(Items listed in a dataset)
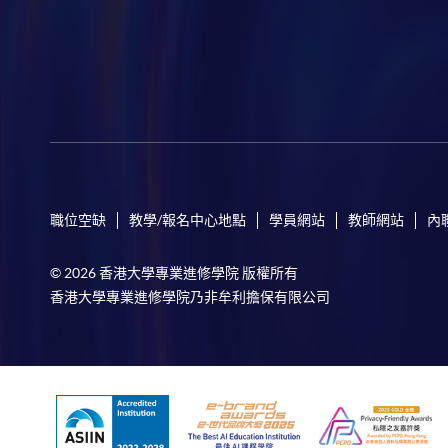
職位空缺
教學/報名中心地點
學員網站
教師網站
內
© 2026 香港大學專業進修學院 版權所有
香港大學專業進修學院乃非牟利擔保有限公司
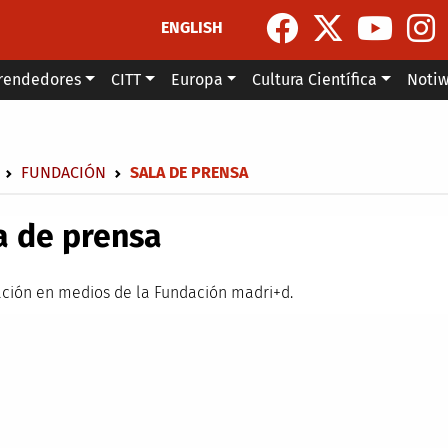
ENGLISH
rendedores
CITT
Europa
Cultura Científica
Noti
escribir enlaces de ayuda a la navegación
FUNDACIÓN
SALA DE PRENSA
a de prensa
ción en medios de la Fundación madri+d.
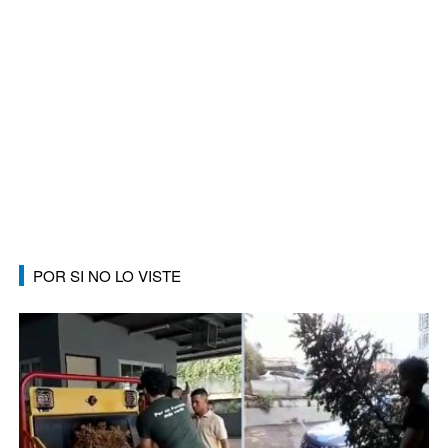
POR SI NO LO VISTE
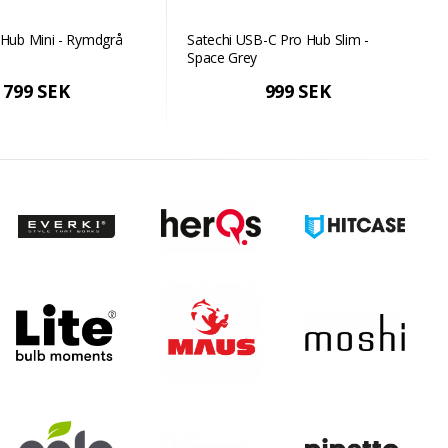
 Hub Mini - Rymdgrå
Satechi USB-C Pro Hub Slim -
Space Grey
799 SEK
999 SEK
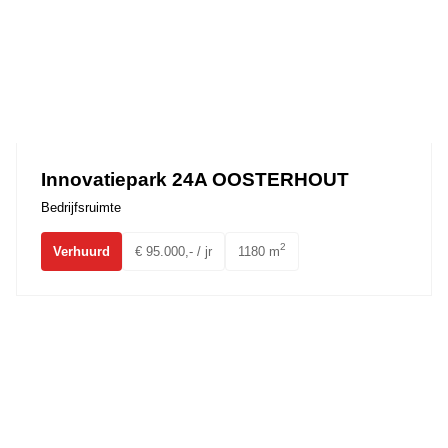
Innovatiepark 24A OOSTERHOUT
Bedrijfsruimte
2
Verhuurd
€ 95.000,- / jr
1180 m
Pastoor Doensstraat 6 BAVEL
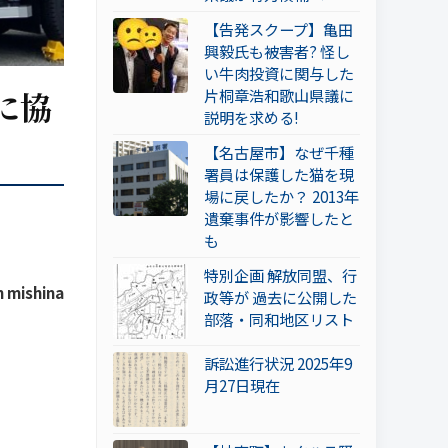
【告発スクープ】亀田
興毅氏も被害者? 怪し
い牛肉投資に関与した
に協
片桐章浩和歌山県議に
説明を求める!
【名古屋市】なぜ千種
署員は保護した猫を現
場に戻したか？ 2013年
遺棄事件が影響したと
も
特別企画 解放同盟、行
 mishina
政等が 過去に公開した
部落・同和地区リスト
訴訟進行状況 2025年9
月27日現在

* * *

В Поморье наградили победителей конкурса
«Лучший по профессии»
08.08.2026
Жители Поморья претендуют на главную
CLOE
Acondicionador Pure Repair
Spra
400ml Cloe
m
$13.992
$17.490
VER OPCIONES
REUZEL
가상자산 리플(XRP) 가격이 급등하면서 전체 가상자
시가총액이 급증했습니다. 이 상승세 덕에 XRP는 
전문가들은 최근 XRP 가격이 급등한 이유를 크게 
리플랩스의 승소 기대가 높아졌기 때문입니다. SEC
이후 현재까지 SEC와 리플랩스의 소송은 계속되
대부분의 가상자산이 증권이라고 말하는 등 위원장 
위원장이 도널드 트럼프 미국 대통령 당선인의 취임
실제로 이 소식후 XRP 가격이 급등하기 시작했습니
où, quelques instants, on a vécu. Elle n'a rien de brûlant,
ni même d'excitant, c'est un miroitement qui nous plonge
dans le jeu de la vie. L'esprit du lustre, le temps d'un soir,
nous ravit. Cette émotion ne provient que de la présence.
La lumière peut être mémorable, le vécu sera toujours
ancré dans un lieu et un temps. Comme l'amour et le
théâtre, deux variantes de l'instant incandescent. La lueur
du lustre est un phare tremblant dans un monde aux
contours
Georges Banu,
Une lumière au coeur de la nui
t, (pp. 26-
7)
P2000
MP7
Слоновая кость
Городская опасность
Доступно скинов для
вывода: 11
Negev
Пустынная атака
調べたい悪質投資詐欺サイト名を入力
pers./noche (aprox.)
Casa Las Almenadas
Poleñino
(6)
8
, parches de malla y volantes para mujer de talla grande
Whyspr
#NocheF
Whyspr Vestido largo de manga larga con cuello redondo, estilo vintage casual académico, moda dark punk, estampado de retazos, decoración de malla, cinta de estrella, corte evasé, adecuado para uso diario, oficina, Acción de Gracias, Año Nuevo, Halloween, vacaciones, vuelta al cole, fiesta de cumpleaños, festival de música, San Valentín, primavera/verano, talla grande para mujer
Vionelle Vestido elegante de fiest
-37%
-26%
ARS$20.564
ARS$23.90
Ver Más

...

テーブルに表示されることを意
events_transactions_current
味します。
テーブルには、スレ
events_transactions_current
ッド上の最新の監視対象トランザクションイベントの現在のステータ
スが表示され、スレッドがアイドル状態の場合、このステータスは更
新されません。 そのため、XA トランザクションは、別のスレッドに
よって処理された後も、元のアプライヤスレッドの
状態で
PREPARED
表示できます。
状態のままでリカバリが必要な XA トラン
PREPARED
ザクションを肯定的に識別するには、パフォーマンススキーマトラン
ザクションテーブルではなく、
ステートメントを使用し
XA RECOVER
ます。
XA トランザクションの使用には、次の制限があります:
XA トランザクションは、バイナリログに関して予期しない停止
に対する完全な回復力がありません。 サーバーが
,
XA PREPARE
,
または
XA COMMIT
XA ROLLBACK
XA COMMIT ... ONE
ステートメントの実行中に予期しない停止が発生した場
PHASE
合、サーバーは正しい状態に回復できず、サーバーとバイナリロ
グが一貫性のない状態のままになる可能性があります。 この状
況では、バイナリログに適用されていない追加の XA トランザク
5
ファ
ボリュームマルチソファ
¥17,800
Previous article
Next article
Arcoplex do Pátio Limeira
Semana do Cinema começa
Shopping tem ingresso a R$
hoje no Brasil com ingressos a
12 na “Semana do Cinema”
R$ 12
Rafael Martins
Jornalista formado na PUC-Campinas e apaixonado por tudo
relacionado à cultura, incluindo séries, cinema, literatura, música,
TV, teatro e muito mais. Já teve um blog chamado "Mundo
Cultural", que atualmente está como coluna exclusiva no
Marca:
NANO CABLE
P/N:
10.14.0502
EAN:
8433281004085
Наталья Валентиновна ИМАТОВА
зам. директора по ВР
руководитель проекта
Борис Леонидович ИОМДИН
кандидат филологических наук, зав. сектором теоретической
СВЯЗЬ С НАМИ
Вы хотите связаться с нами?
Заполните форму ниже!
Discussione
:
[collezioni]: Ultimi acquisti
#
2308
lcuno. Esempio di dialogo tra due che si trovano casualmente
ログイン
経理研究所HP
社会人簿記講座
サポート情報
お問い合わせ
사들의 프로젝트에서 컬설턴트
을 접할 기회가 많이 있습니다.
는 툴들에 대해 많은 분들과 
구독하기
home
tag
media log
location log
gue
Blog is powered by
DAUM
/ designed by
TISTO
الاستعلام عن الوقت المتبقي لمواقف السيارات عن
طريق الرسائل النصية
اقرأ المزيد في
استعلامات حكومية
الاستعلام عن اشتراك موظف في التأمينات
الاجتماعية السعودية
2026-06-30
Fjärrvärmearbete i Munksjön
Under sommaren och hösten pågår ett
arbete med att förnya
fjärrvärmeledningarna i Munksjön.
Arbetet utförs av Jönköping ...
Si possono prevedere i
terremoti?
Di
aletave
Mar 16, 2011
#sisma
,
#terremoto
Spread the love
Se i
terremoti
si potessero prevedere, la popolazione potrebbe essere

*Exercise directions*
Give the lines of the material as a numbered list, covering everything from the line containing "テーブルに表示されることを意" down to the line containing "relacionado à cultura, incluindo", with both of those lines included and any blank lines left out.

*Expected answer*
1. テーブルに表示されることを意
2. events_transactions_current
3. 味します。
4. テーブルには、スレ
5. events_transactions_current
6. ッド上の最新の監視対象トランザクションイベントの現在のステータ
7. スが表示され、スレッドがアイドル状態の場合、このステータスは更
8. 新されません。 そのため、XA トランザクションは、別のスレッドに
9. よって処理された後も、元のアプライヤスレッドの
10. 状態で
11. PREPARED
12. 表示できます。
13. 状態のままでリカバリが必要な XA トラン
14. PREPARED
15. ザクションを肯定的に識別するには、パフォーマンススキーマトラン
16. ザクションテーブルではなく、
17. ステートメントを使用し
18. XA RECOVER
19. ます。
20. XA トランザクションの使用には、次の制限があります:
21. XA トランザクションは、バイナリログに関して予期しない停止
22. に対する完全な回復力がありません。 サーバーが
23. ,
24. XA PREPARE
25. ,
26. または
27. XA COMMIT
28. XA ROLLBACK
29. XA COMMIT ... ONE
30. ステートメントの実行中に予期しない停止が発生した場
31. PHASE
32. 合、サーバーは正しい状態に回復できず、サーバーとバイナリロ
33. グが一貫性のない状態のままになる可能性があります。 この状
34. 況では、バイナリログに適用されていない追加の XA トランザク
35. 5
36. ファ
37. ボリュームマルチソファ
38. ¥17,800
39. Previous article
40. Next article
41. Arcoplex do Pátio Limeira
42. Semana do Cinema começa
43. Shopping tem ingresso a R$
44. hoje no Brasil com ingressos a
45. 12 na “Semana do Cinema”
46. R$ 12
47. Rafael Martins
48. Jornalista formado na PUC-Campinas e apaixonado por tudo
49. relacionado à cultura, incluindo séries, cinema, literatura, música,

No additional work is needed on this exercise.